EBEVEYNLERİN BAŞARISI ÇOCUKLARIN KONUMUNDA GİZLİ
İnsanların yabancı bir ülkede bir yerde tutunmaları, ayak basmaları, başarıları ve kendileri için bir şeyler inşa etmeyi başarıp başaramadıkları genellikle sadece çocuklarının konumunda ortaya çıkar. Oğulları ve kızları kariyerlerinde bașarılı olur ve kendi yollarını çizerlerse, bir bakıma ebeveynlerini de gayetleri, çabalarıı ve katlandıkları sosyal dıșlanma nedeniyle ödüllendirmiș olurlar. Bektaș çifti kızlarıyla gurur duyuyorlar. Ancak büyük oğullarının suça bulașması ve nihayetinde Almanya'da kendini bașarısız olarak görmesi, anne babanın iki arada bir derede kalma duygusunu pekiștiriyor, Aile bir türlü huzur bulamıyor. Tüm bu yaşanan sıkıntılar, sorunlar Onur‘u hasta ediyor ve depresyon tedavisi görmeye başlıyor.
ALMANYA - TÜRKİYE ARASINDA GELGİTLER
Film sık sık Türkiye ile Yukarı Bavyera arasında gidip geliyor. Bahar Bektaș, Onur'la birlikte Starnberg Gölü kıyısındaki oturma odasında oturuyor, annesiyle birlikte çevredeki kır yollarında yürüyüșe çıkıyor, babasıyla birlikte İzmir'e gidiyor ve Onur'la birlikte ailenin Doğu Anadolu'daki köklerine, geldikleri topraklara seyahat ediyor. Aile üyelerinin özel sorunlarıyla, duygularıyla ilgileniyor ve konuşmaları herkesin yeniden buluşabileceği bir alan açmak için kullanıyor.
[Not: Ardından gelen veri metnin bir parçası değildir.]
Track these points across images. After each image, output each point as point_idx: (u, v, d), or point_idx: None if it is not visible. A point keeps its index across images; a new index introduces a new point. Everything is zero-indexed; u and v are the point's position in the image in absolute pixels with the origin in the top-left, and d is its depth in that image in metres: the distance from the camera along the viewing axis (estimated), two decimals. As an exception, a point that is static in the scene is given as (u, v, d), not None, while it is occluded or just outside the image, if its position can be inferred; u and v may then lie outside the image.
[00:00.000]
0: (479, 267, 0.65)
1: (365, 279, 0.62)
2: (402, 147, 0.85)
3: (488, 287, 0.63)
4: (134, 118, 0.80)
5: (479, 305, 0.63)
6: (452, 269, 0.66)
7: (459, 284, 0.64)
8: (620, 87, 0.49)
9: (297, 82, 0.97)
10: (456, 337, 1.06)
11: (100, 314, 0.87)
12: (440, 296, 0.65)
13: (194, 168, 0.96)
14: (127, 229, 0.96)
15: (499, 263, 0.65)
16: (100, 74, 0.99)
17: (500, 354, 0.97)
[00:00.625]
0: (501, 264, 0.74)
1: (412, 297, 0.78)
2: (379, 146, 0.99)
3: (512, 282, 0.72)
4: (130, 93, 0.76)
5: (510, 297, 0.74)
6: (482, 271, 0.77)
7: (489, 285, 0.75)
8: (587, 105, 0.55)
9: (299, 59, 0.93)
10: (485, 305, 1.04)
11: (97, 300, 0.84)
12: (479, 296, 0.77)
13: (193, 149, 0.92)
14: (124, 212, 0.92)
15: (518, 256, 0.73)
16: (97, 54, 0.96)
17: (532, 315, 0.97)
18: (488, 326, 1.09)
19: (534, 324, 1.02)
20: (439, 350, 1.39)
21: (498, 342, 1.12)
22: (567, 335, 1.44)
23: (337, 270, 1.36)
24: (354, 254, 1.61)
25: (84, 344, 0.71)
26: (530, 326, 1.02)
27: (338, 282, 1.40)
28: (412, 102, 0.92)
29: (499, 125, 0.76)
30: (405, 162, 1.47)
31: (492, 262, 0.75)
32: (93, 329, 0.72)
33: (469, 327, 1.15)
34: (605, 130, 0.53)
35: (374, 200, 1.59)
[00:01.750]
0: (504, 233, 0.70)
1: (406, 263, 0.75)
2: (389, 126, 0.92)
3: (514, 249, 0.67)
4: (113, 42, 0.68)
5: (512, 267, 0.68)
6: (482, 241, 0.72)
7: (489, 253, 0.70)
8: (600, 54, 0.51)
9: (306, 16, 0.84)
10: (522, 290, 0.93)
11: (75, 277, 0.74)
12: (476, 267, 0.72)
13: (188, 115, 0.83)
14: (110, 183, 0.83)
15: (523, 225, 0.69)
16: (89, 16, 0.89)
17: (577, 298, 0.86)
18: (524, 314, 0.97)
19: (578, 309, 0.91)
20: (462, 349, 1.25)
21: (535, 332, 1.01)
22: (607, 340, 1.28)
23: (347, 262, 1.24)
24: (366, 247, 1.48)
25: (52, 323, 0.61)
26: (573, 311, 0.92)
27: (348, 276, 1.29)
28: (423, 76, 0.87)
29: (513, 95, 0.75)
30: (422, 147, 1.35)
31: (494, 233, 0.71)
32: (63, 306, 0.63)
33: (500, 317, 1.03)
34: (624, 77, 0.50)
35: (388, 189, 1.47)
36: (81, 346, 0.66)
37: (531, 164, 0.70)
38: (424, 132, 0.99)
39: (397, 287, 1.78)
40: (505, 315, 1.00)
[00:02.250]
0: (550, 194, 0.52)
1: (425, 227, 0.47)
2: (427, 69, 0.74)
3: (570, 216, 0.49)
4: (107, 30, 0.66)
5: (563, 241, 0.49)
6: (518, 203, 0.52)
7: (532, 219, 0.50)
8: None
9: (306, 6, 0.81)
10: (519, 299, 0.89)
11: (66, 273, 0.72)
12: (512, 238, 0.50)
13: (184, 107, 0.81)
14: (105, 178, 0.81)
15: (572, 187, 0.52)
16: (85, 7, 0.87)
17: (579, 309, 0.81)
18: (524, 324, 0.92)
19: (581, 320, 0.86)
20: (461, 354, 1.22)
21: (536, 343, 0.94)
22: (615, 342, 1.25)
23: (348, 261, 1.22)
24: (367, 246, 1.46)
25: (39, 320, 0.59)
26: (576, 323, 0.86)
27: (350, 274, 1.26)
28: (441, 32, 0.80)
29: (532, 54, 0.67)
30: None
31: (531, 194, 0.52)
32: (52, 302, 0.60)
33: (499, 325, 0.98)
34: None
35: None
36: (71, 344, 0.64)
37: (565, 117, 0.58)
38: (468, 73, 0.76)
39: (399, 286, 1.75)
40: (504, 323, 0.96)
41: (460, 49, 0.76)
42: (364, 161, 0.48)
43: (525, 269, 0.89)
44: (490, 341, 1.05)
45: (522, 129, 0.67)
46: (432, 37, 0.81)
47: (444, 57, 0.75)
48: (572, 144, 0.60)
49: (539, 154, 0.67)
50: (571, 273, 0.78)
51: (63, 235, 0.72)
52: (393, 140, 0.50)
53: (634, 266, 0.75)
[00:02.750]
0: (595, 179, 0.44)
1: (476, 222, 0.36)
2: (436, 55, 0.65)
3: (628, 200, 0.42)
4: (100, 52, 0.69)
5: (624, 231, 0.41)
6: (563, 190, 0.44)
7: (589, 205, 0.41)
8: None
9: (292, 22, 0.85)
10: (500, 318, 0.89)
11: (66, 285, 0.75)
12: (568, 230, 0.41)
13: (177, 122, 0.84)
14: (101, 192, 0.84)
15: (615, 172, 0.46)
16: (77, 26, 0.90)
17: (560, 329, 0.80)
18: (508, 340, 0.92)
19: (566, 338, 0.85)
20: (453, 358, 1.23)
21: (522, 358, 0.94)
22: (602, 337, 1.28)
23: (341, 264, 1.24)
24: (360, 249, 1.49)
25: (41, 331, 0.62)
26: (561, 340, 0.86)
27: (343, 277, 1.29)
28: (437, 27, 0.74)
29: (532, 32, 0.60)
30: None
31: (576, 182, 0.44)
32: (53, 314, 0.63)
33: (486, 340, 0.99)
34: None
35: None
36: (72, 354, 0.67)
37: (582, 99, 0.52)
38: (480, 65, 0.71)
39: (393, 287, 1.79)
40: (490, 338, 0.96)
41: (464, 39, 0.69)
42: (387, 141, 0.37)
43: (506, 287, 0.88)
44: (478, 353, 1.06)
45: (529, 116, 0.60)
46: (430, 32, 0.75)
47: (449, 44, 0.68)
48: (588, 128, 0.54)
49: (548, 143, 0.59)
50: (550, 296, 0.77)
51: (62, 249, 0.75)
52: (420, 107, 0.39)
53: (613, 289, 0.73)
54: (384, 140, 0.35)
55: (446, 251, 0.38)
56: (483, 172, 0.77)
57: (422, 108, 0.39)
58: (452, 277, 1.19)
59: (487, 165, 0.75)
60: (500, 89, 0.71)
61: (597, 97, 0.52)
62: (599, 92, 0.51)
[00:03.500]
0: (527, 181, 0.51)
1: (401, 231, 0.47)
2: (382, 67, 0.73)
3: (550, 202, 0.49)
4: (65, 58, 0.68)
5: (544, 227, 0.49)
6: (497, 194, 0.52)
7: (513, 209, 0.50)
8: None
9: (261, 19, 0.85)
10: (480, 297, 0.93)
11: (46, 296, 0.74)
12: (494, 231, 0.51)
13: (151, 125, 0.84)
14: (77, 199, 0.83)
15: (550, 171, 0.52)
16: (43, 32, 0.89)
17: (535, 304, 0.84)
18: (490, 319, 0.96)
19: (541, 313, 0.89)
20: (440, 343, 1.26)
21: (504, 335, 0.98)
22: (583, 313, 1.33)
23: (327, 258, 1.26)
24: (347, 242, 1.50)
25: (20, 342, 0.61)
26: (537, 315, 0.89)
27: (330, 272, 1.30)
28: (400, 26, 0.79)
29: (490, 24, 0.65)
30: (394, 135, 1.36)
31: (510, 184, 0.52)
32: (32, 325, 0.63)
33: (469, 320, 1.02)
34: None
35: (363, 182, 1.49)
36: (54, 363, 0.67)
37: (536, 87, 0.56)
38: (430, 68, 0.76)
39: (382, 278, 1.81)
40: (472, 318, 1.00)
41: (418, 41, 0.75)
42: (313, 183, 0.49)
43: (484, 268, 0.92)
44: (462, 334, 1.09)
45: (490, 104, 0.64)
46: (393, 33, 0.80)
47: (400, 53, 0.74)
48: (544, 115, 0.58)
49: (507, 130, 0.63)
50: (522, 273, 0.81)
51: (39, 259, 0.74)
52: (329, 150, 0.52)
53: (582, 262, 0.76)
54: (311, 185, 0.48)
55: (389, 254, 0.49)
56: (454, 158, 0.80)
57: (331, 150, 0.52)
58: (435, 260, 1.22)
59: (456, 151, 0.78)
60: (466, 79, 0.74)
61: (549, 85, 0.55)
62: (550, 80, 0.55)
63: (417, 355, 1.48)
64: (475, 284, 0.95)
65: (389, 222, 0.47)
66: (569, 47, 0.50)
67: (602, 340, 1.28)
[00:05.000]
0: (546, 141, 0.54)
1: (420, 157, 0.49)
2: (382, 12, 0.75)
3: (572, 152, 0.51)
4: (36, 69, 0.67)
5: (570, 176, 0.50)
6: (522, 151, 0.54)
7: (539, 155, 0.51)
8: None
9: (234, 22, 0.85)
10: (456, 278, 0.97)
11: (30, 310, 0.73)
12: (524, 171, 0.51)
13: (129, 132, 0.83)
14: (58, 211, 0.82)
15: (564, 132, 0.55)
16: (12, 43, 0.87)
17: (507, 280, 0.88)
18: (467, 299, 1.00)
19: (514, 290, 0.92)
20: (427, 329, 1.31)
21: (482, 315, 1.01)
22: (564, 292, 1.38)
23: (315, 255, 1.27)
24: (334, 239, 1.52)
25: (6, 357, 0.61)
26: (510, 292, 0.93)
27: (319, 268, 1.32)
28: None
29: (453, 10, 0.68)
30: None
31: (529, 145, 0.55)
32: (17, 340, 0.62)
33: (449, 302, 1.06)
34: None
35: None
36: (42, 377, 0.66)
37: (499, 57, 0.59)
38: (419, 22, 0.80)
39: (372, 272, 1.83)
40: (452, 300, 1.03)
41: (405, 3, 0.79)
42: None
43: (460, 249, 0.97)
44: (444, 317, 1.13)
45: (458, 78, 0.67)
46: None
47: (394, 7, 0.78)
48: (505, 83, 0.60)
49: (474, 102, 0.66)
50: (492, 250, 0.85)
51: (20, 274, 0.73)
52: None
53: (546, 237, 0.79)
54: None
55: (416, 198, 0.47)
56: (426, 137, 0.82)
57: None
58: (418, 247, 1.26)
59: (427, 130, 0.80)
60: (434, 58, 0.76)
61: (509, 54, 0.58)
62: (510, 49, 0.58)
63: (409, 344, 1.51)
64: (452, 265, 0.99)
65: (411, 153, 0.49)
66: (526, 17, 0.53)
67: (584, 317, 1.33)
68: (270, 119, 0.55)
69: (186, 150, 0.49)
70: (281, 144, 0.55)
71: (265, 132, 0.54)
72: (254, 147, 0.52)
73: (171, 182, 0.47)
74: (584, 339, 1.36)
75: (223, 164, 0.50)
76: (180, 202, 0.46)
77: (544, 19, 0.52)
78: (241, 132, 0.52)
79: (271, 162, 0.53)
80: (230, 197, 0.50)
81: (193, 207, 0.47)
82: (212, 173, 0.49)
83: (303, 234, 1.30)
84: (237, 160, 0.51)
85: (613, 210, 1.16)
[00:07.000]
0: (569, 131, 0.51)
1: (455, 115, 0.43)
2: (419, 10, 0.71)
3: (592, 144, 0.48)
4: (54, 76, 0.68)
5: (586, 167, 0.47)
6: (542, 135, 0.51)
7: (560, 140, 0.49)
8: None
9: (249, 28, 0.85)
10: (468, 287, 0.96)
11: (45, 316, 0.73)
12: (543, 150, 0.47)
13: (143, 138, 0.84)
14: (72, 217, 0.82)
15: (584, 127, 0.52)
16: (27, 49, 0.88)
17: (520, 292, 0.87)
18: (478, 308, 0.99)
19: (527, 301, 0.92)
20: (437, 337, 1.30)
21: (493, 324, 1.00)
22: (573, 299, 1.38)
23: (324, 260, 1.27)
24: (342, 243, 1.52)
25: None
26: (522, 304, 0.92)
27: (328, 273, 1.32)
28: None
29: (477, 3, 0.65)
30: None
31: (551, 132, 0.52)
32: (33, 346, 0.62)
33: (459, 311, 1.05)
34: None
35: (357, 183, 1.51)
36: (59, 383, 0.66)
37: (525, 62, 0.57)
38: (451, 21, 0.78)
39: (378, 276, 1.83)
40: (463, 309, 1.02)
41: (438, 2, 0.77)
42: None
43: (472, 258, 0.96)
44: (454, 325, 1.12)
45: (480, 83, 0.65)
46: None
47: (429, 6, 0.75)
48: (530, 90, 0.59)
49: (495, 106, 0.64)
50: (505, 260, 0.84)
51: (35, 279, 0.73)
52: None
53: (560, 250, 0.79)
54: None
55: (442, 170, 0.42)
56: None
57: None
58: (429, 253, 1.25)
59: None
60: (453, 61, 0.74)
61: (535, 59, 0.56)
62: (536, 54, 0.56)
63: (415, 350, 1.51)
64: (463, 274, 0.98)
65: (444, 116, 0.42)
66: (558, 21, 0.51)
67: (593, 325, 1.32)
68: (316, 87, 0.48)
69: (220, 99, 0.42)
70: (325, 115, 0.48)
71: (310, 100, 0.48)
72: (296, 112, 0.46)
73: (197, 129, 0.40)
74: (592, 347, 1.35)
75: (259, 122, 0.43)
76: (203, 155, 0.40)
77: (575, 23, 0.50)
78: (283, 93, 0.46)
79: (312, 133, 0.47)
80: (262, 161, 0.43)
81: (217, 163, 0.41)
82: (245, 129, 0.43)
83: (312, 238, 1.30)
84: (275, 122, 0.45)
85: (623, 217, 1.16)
Filmde Mustafa kızına henüz daha 16 yaşındayken Türkiye‘de hapishanede işkence gördüğünü anlatıyor. Annesi, Alman mülteci merkezinde kaldıkları süre boyunca karşılaştıkları ırkçılığı hatırlıyor. Kızgın bir şekilde, Taner'i ziyaretleri sırasında anlaştıkları süre boyunca görmesine izin verilmediği için kızına gözaltı merkezine bir şikayet mektubu yazdırır. Onur telefonda ona göçmenlik yetkililerinden bir mektup aldığını söyler. Onu sınır dışı etmek istemektedirler. Babası ve kız kardeşi bunun olamayacağı konusunda onu rahatlatır - ancak babası hemen bir avukat tutmaasını tavsiye eder. Filmi izlerken aklımıza takılan tek soru bu değildir: Nasıl olur da Almanya'da geçirdikleri 30 yıldan sonra bile aileye buraya ait olmadıkları söylenir?
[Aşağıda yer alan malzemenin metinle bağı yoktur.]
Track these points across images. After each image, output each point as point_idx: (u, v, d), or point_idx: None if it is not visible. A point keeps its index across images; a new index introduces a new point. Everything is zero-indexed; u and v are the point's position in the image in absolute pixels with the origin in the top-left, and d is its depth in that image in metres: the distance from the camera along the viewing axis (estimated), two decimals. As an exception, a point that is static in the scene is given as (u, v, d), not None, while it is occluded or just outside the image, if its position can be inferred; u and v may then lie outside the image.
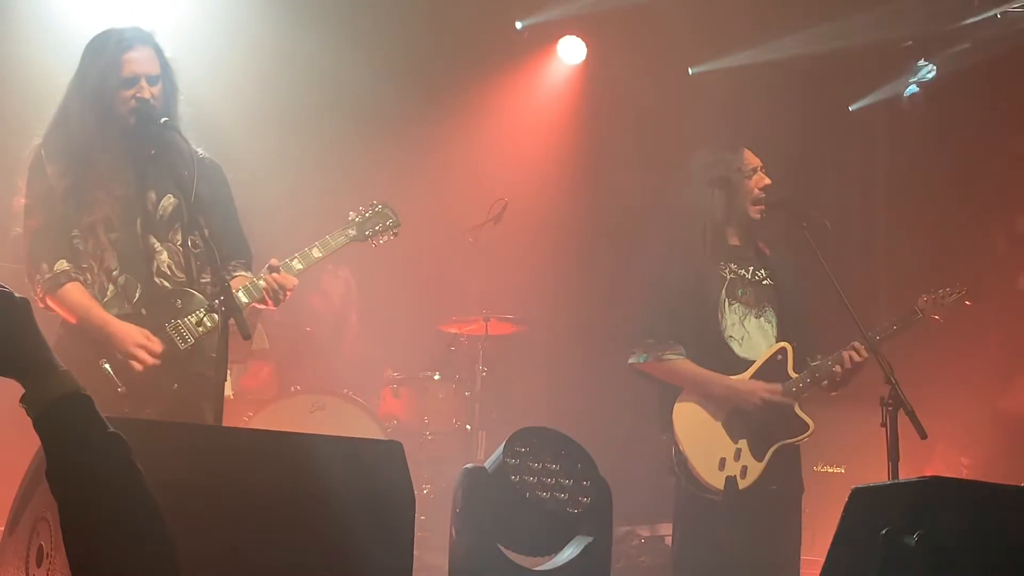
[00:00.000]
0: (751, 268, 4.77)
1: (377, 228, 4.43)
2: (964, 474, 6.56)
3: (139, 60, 3.99)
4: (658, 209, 7.69)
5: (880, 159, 8.52)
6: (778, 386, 4.58)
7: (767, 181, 4.80)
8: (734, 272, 4.73)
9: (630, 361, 4.69)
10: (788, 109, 8.09)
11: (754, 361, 4.63)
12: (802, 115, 8.20)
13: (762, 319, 4.73)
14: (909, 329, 4.75)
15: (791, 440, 4.60)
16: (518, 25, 8.05)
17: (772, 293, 4.76)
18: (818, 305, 4.95)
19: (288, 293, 4.07)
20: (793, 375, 4.62)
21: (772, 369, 4.63)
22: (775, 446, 4.55)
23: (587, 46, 8.13)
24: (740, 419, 4.57)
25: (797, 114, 8.17)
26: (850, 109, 8.33)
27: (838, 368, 4.59)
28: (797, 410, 4.60)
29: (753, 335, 4.70)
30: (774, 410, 4.55)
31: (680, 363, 4.61)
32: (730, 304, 4.69)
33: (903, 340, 4.85)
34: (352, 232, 4.36)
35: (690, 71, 8.26)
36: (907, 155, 8.20)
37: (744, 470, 4.51)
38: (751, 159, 4.85)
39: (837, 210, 8.37)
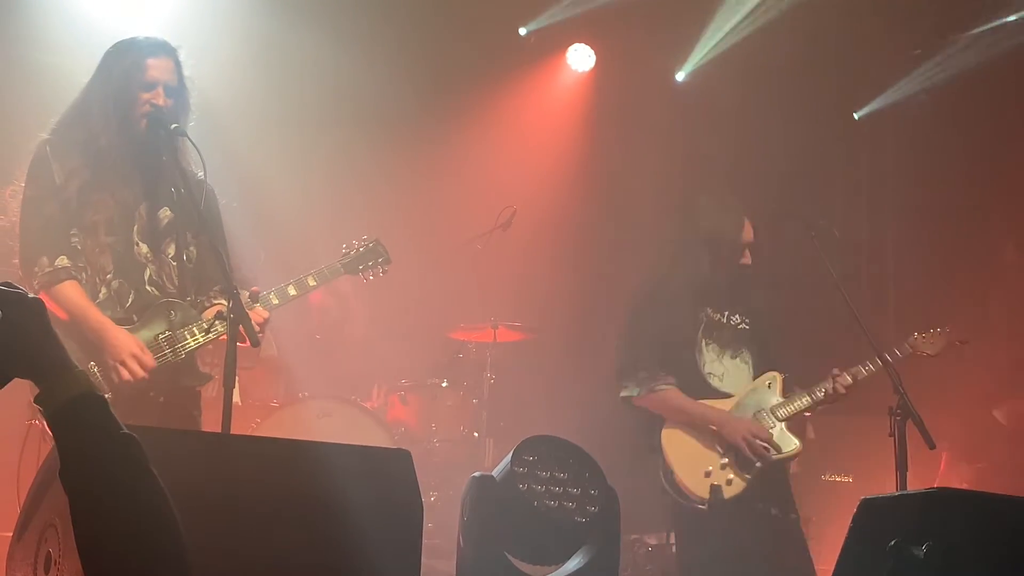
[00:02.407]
0: (726, 313, 4.96)
1: (369, 264, 4.60)
2: (969, 482, 6.57)
3: (161, 68, 4.03)
4: (665, 217, 7.69)
5: (888, 168, 8.51)
6: (763, 427, 4.73)
7: (748, 262, 4.95)
8: (710, 316, 4.93)
9: (622, 395, 4.86)
10: (797, 118, 8.09)
11: (733, 395, 4.84)
12: (811, 124, 8.20)
13: (738, 359, 4.96)
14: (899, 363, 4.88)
15: (777, 456, 4.73)
16: (522, 31, 8.05)
17: (748, 336, 4.98)
18: (828, 317, 4.98)
19: (261, 334, 4.04)
20: (780, 399, 4.84)
21: (761, 396, 4.86)
22: (760, 464, 4.69)
23: (596, 54, 8.15)
24: (724, 447, 4.73)
25: (806, 123, 8.17)
26: (855, 117, 8.33)
27: (820, 395, 4.80)
28: (784, 430, 4.77)
29: (731, 372, 4.92)
30: (756, 439, 4.69)
31: (671, 393, 4.78)
32: (707, 344, 4.91)
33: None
34: (344, 265, 4.51)
35: (678, 77, 8.26)
36: (915, 164, 8.19)
37: (729, 481, 4.65)
38: (748, 234, 4.97)
39: (845, 219, 8.37)
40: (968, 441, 6.25)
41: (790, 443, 4.75)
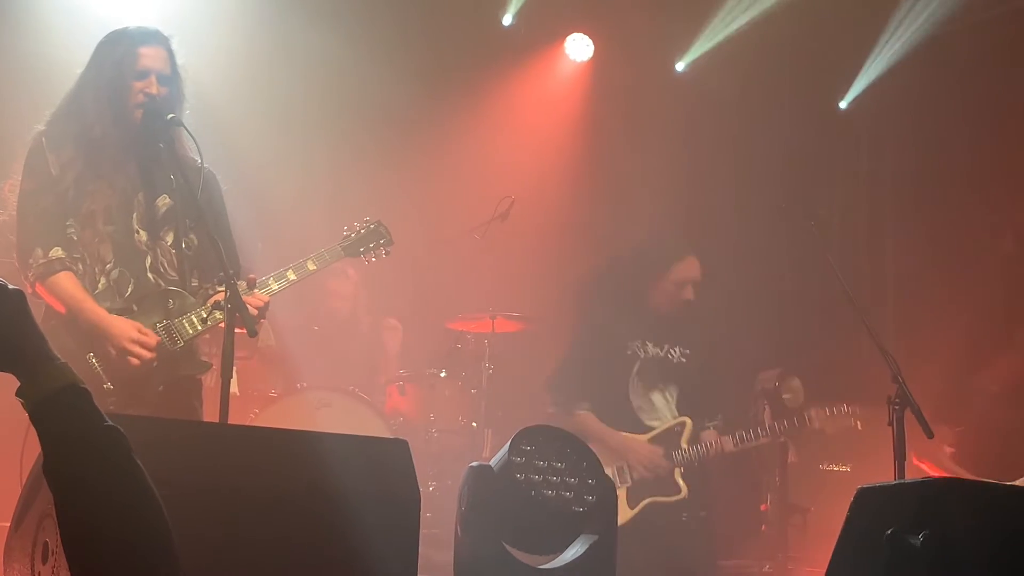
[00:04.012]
0: (665, 345, 5.50)
1: (371, 245, 4.55)
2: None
3: (153, 56, 4.02)
4: (662, 210, 7.69)
5: (886, 158, 8.50)
6: (661, 451, 5.32)
7: (691, 297, 5.44)
8: (647, 349, 5.46)
9: (548, 410, 5.49)
10: (795, 108, 8.08)
11: (654, 427, 5.38)
12: (812, 115, 8.19)
13: (666, 393, 5.48)
14: (796, 434, 5.48)
15: (662, 499, 5.29)
16: (506, 21, 8.00)
17: (680, 371, 5.49)
18: (825, 312, 4.99)
19: (261, 320, 4.01)
20: (684, 446, 5.35)
21: (668, 438, 5.36)
22: (646, 500, 5.26)
23: (595, 43, 8.13)
24: (627, 472, 5.32)
25: (805, 112, 8.16)
26: (841, 106, 8.30)
27: (702, 451, 5.33)
28: (676, 475, 5.32)
29: (657, 405, 5.46)
30: (653, 470, 5.28)
31: (585, 417, 5.37)
32: (638, 378, 5.44)
33: (910, 343, 4.89)
34: (344, 248, 4.45)
35: (678, 67, 8.24)
36: (913, 153, 8.18)
37: None
38: (694, 271, 5.49)
39: (843, 209, 8.37)
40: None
41: (675, 491, 5.29)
Ailenin Almanya'daki yeni evlerinde kimin için neyin yanlış gittiği sorusunun basit bir cevabı yok; toplumsal ve aile içi düzeyde yığınla sorunlar var. Anne Yıldız evde saz çalmayı öğreniyor, seviyor, ailenin diğer fertleri de onu dinler. Bu duygusal çile, kaos içinde aile üyeleri birbirlerini anlamaya ve dayanışma göstermeyi başarıyorlar.
Münster‘deki film gösterimi sonrası Yönetmen Bahar Bektaş önce perde önünde Türk ve Alman izleyicilerin sorularını cevaplandırdı, sonra da Odak derneğine gidilerek sohbet, tartışma orada devam etti.
Bahar Bektaş‘ın filminin 3. gösterimi 14 Temmuz günü saat 12:40'da Münster‘de Kurbelkiste adlı sinemada izleyiciyle buluşacaktır.